Ce texte, promu par le parti présidentiel depuis 2024, est perçu par la C64 comme une stratégie visant à permettre au président Tshisekedi de briguer un troisième mandat, une possibilité pourtant proscrite par la Constitution de 2006.

La veille, le mercredi 12 août, Dieudonné Bolengetenge, secrétaire général d’Ensemble pour la République de Moïse Katumbi et porte-parole de la C64, avait clairement averti depuis Kinshasa que l’opposition ne se contenterait plus de simples discussions. Il avait menacé d’intensifier les mobilisations populaires si le président n’initiait pas un dialogue national concret.

La coalition avait fixé au samedi 15 août une échéance pour évaluer les progrès d’un potentiel dialogue politique. Elle avait également appelé la population à la « mobilisation et à la résistance » si le projet de loi référendaire, alors en cours d’examen parlementaire, n’était pas retiré.

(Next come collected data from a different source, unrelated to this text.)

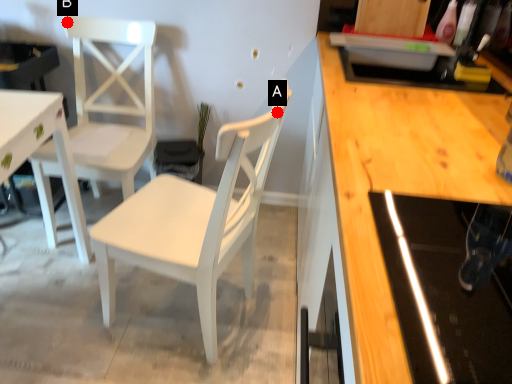
Question: Two points are circled on the image, labeled by A and B beside each circle. Which of the following is the farthest from the observer?

Choices:
 (A) A is further
 (B) B is further

Answer: (B)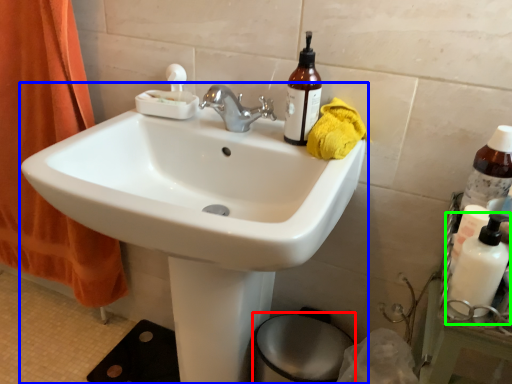
Question: Which is farther away from bidet (highlighted by a red box)? sink (highlighted by a blue box) or cleaning product (highlighted by a green box)?

Choices:
 (A) sink
 (B) cleaning product

Answer: (B)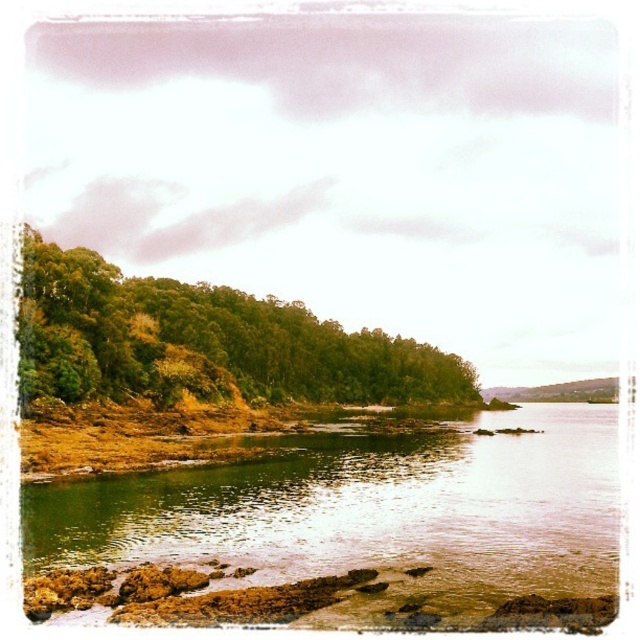
Looking at this image, you are a hiker who has just arrived at the coast and wants to walk from the green mossy rocks at lower left to the green leafy trees at left. Given that your average walking pace is 3 feet per second, how many seconds will it take you to reach the trees?

The distance between the green mossy rocks at lower left and the green leafy trees at left is 185.72 feet. At a pace of 3 feet per second, dividing the distance by the speed gives 185.72 divided by 3, which equals approximately 61.9 seconds. Therefore, it will take roughly 62 seconds to reach the trees.

You are standing at the shoreline looking towards the trees. There are two points marked in the image. The first point is at coordinates point (x=531, y=472) and the second point is at point (x=442, y=356). Which point is closer to you?

Point (x=531, y=472) is in front of point (x=442, y=356), so the first point is closer to you.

Un premier pas vers le dialogue en RDC

Bien que cette concession présidentielle ne comble pas toutes les attentes de l’opposition, qui maintient la pression, elle est perçue comme « un petit pas dans la bonne direction », selon Prince Epenge, cofondateur de la Coalition C64.

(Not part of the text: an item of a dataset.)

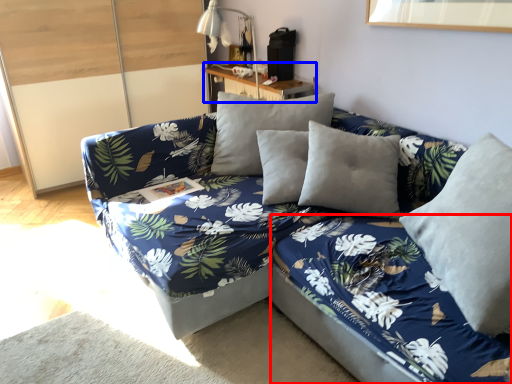
Question: Which object is further to the camera taking this photo, bed frame (highlighted by a red box) or table (highlighted by a blue box)?

Choices:
 (A) bed frame
 (B) table

Answer: (B)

Une manifestation prévue à Kinshasa par la C64 le 22 juillet avait déjà été reportée grâce à l’intervention des Églises catholique et protestante du Congo, qui avaient exhorté les acteurs politiques à privilégier la voie du dialogue.

Parallèlement à la C64, soixante-cinq organisations de la société civile congolaise ont, le lundi 10 août, adressé un mémorandum au chef de l’État et aux institutions majeures du pays. Elles y ont appelé Félix Tshisekedi à renoncer à son projet de référendum constitutionnel, arguant qu’une telle démarche « risquerait au contraire d’exacerber les tensions politiques, d’aggraver les fractures sociales et de détourner les institutions des véritables priorités de la nation ».